SUPPLIED PASSAGE:

COMMITTEES AND MEETING DATA
- ---------------------------

         The Company does not have any committees. During the year ended
December 31, 1996, the full Board of Directors met on four occasions. Each
director attended all (100%) of the meetings of the Board except Mr. P. Anthony
Bordes, Jr. who attended less than 75% of the Board meetings.

SECTION 16(a) BENEFICIAL OWNERSHIP REPORTING COMPLIANCE
- -------------------------------------------------------

         Section 16(a) of the Exchange Act requires that directors, officers and
more than 10 percent stockholders of the Company file reports with the SEC
within the first 10 days of the month following any purchase or sale of Shares.
During 1996, when the Company was not registered under the Exchange Act, no
officer or director of the Company was required to file a report under Section
16(a) with respect to the Company's Securities.

EXECUTIVE OFFICERS
- ------------------

         The following is a list of the Company's executive officers. Mr. P.
Anthony Bordes, Jr. resigned from his position as Treasurer and Secretary of the
Company in November, 1996.

                                       6
<PAGE>   9

Name, Position and                             Principal Occupation and Business
Tenure with the Company                Age     Experience for Past Five Years
- -----------------------                ---     ------------------------------

Jeffrey I. Dreben                       52     See table under "Nominees."
  Chairman, President and Chief
  Executive Officer
  since 1995

                                        49     See table under "Nominees."

Robert A. Nally
  Treasurer and Secretary
  since 1997

EXECUTIVE COMPENSATION
- ----------------------

         The following table summarizes, for the fiscal years ended December 31,
1996 and 1995, the amount of the compensation paid by the Company to its Chief
Executive Officer. No other executive officer received cash compensation during
the year ended December 31, 1996 which exceeded $100,000. Mr. Dreben became an
executive officer of the Company in 1995.

                                                                  Annual
                                                               Compensation
                                                            -------------------

                 Name and Principal
                      Position                     Year           Salary
              ------------------------             ----          ---------   
              Jeffrey I. Dreben                    1996          $102,765
               Chairman, President and             1995          $ 26,273(1)
               Chief Executive Officer

- -----------------

(1)       Paid in Canadian currency but translated in the table to U.S. currency
          based on the exchange rate of Canadian $1.00 = U.S. $0.7298 on July
          11, 1997.

         Option Grants and Exercises. No options for Shares were granted to Mr.
Dreben during the years ended December 31, 1996 and December 31, 1995. In
addition, Mr. Dreben did not exercise any options for Shares during the years
ended December 31, 1996 and December 31, 1995.

                                       7
<PAGE>   10






         Directors' Fees. The Company does not currently pay any additional fees
to the directors who are also officers of or consultants to the Company. For the
two-month period in 1997 when George Khouri was rendering consulting services
under his first consulting agreement with the Company, he received, in addition
to consulting fees of $750 per day, director fees of $1,000 per month. See
"Certain Transactions and Relationships."

WORK ORDER 1:
Answer these questions using the board and compensation excerpt:
(a) How many times did the full Board of Directors meet during the year ended December 31, 1996?
(b) In what month and year did Mr. P. Anthony Bordes, Jr. resign as Treasurer and Secretary?
(c) What director fee did George Khouri receive during his two-month consulting period in 1997?

INFORMATION SHOWN:
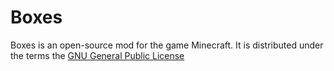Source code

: Boxes
=====
Boxes is an open-source mod for the game Minecraft. It is distributed under the terms the [GNU General Public License](http://www.gnu.org/licenses/gpl.html)
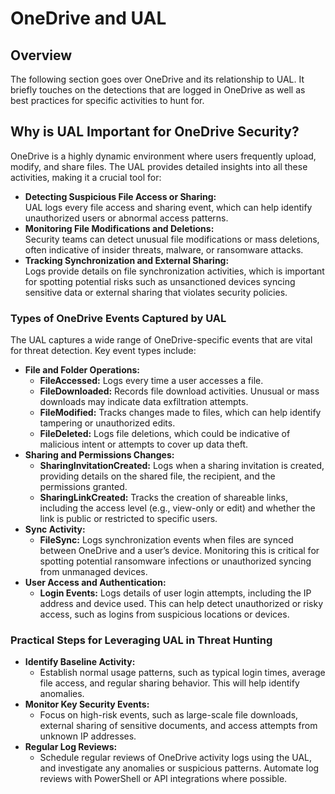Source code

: # OneDrive and UAL

## Overview

The following section goes over OneDrive and its relationship to UAL. It briefly touches on the detections that are logged in OneDrive as well as best practices for specific activities to hunt for.&#x20;

## **Why is UAL Important for OneDrive Security?**

OneDrive is a highly dynamic environment where users frequently upload, modify, and share files. The UAL provides detailed insights into all these activities, making it a crucial tool for:

* **Detecting Suspicious File Access or Sharing:**\
  UAL logs every file access and sharing event, which can help identify unauthorized users or abnormal access patterns.
* **Monitoring File Modifications and Deletions:**\
  Security teams can detect unusual file modifications or mass deletions, often indicative of insider threats, malware, or ransomware attacks.
* **Tracking Synchronization and External Sharing:**\
  Logs provide details on file synchronization activities, which is important for spotting potential risks such as unsanctioned devices syncing sensitive data or external sharing that violates security policies.

### **Types of OneDrive Events Captured by UAL**

The UAL captures a wide range of OneDrive-specific events that are vital for threat detection. Key event types include:

* **File and Folder Operations:**
  * **FileAccessed:** Logs every time a user accesses a file.
  * **FileDownloaded:** Records file download activities. Unusual or mass downloads may indicate data exfiltration attempts.
  * **FileModified:** Tracks changes made to files, which can help identify tampering or unauthorized edits.
  * **FileDeleted:** Logs file deletions, which could be indicative of malicious intent or attempts to cover up data theft.
* **Sharing and Permissions Changes:**
  * **SharingInvitationCreated:** Logs when a sharing invitation is created, providing details on the shared file, the recipient, and the permissions granted.
  * **SharingLinkCreated:** Tracks the creation of shareable links, including the access level (e.g., view-only or edit) and whether the link is public or restricted to specific users.
* **Sync Activity:**
  * **FileSync:** Logs synchronization events when files are synced between OneDrive and a user’s device. Monitoring this is critical for spotting potential ransomware infections or unauthorized syncing from unmanaged devices.
* **User Access and Authentication:**
  * **Login Events:** Logs details of user login attempts, including the IP address and device used. This can help detect unauthorized or risky access, such as logins from suspicious locations or devices.

### **Practical Steps for Leveraging UAL in Threat Hunting**

* **Identify Baseline Activity:**
  * Establish normal usage patterns, such as typical login times, average file access, and regular sharing behavior. This will help identify anomalies.
* **Monitor Key Security Events:**
  * Focus on high-risk events, such as large-scale file downloads, external sharing of sensitive documents, and access attempts from unknown IP addresses.
* **Regular Log Reviews:**
  * Schedule regular reviews of OneDrive activity logs using the UAL, and investigate any anomalies or suspicious patterns. Automate log reviews with PowerShell or API integrations where possible.
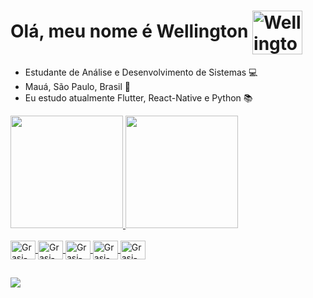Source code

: # Olá, meu nome é Wellington <img align="center" alt="Wellington" height="70" width="80" src="https://media.giphy.com/media/aYKTYtCYb2ECSKfyal/giphy.gif">
- Estudante de Análise e Desenvolvimento de Sistemas 💻
- Mauá, São Paulo, Brasil :city_sunrise:
- Eu estudo atualmente Flutter, React-Native e Python 📚
 <div>
  <a href="https://github.com/Wellington-Siqueira/">
  <img height="180em" src="https://github-readme-stats.vercel.app/api?username=Wellington-Siqueira&show_icons=true&theme=chartreuse-dark&include_all_commits=true&count_private=true"/>
  <img height="180em" src="https://github-readme-stats.vercel.app/api/top-langs/?username=Wellington-Siqueira&layout=compact&langs_count=7&theme=chartreuse-dark"/>
</div>
<div style="display: inline_block"><br>
  <img align="center" alt="Grasi-Flutter" height="30" width="40" src="https://cdn.jsdelivr.net/gh/devicons/devicon/icons/flutter/flutter-plain.svg">
  <img align="center" alt="Grasi-Dart" height="30" width="40" src="https://cdn.jsdelivr.net/gh/devicons/devicon/icons/dart/dart-original.svg">
  <img align="center" alt="Grasi-Pythont" height="30" width="40" src="https://cdn.jsdelivr.net/gh/devicons/devicon/icons/python/python-original.svg">
 <img align="center" alt="Grasi-Batch" height="30" width="40" src="https://cdn.jsdelivr.net/gh/devicons/devicon/icons/react/react-original.svg">
  <img align="center" alt="Grasi-Batch" height="30" width="40" src="https://cdn.jsdelivr.net/gh/devicons/devicon/icons/javascript/javascript-original.svg">
  
</div>
 
   ##
 
<div> 
  <a href="https://www.linkedin.com/in/wellingtonsiqueira3/" target="_blank"><img src="https://img.shields.io/badge/-LinkedIn-%230077B5?style=for-the-badge&logo=linkedin&logoColor=white" target="_blank"></a> 
</div>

WORK ORDER 2: In the records, take the stretch from the start through the line that contains "## Overview" and write it out again with "Source code" changed to "Markup source" and nothing else altered. Leave the pictures out.

TASK RESULT 1:
(a) Four times.
(b) November 1996.
(c) $1,000 per month.

TASK RESULT 2:
Markup source

: Boxes
=====
Boxes is an open-source mod for the game Minecraft. It is distributed under the terms the [GNU General Public License](http://www.gnu.org/licenses/gpl.html)
Markup source

: # OneDrive and UAL

## Overview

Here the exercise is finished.